On September 8, heavy Iranian rockets stuck the headquarters of two Iranian Kurdish armed groups , the Kurdistan Democratic Party of Iran (KDPI) and the Democratic Party of Iranian Kurdistan (PDKI) in the northern Iraqi town of Koya.
The KDPI said that the Iranian rocket strutargeted a conference held by the political office of the party and a nearby refugee camp. According to the Kurdish group, 11 people were killed and up to 30 others were wounded in the rocket strike. Kurdish activists revealed that most of the casualties were members and officials of the KDPI and the PDKI.
Video footage of Iran’s use of long-range missiles in attack against PDKI’s bases and adjacent refugee camps in Koya, Iraqi Kurdistan.#PDKI #rojhelat #Kurdistan #twitterkurds pic.twitter.com/uTDm7RK0Av
— PDKI (@PDKIenglish) September 8, 2018
Meanwhile, Babak Taghvaee, an Iranian defense analyst, said that the Iranian-made Zelzal precision guided artillery rockets and an unspecified type of unmanned aerial vehicles (UAVs) were used in the attack on the Kurdish parties in Koya. The rockets were reportedly launched by the Islamic Revolutionary Guard Corps (IRGC) from a large base in the southern part of Iran.

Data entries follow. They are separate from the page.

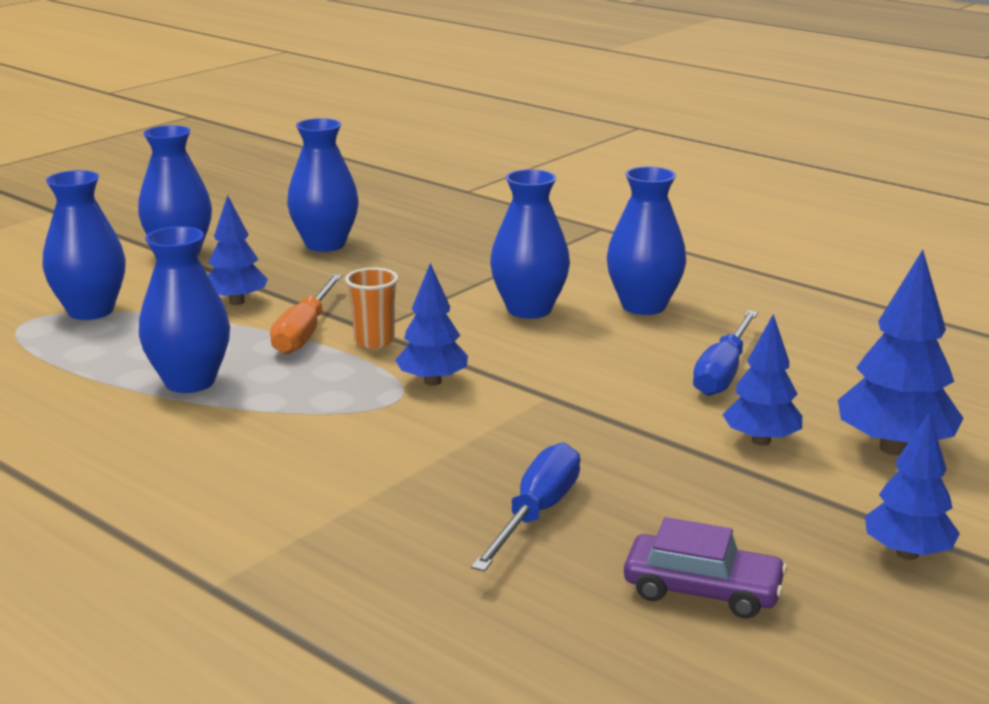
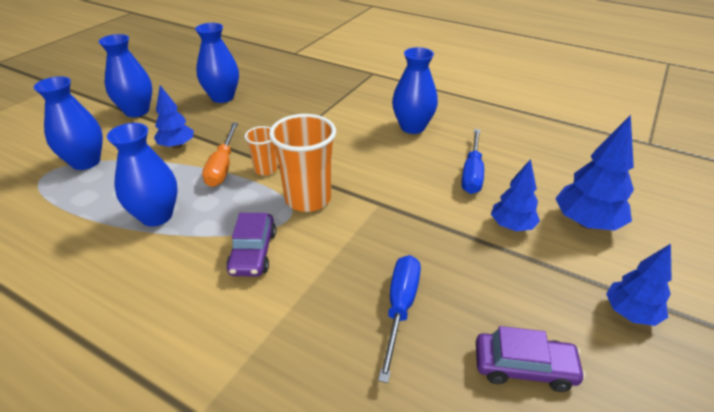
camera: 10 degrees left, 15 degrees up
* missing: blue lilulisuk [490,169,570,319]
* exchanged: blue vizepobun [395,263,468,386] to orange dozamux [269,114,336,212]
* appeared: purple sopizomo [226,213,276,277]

Here is the second video which shows launch of the Zelzal precision guided artillery rockets at the #HDKI HQ in #Koya, N. #Iraq, from an #IRGC base in #Iran. #AliJavanmardi, the notorious journalist of @VOANews falsely claims that these rockets are launched by #PMU from S. #Iraq! pic.twitter.com/6wWFhS9twM
— Babak Taghvaee (@BabakTaghvaee) September 8, 2018
Several Iranian activists said that the rocket strike was a response to a recent attack by the PDKI, in which several personnel of the Iran Border Guard were killed. The PDKI and the KDPI were planning to launch more attacks in the upcoming days, according to the activists. The Iranian rocket strike was also viewed as a show of force and a message to the government’s armed opponents.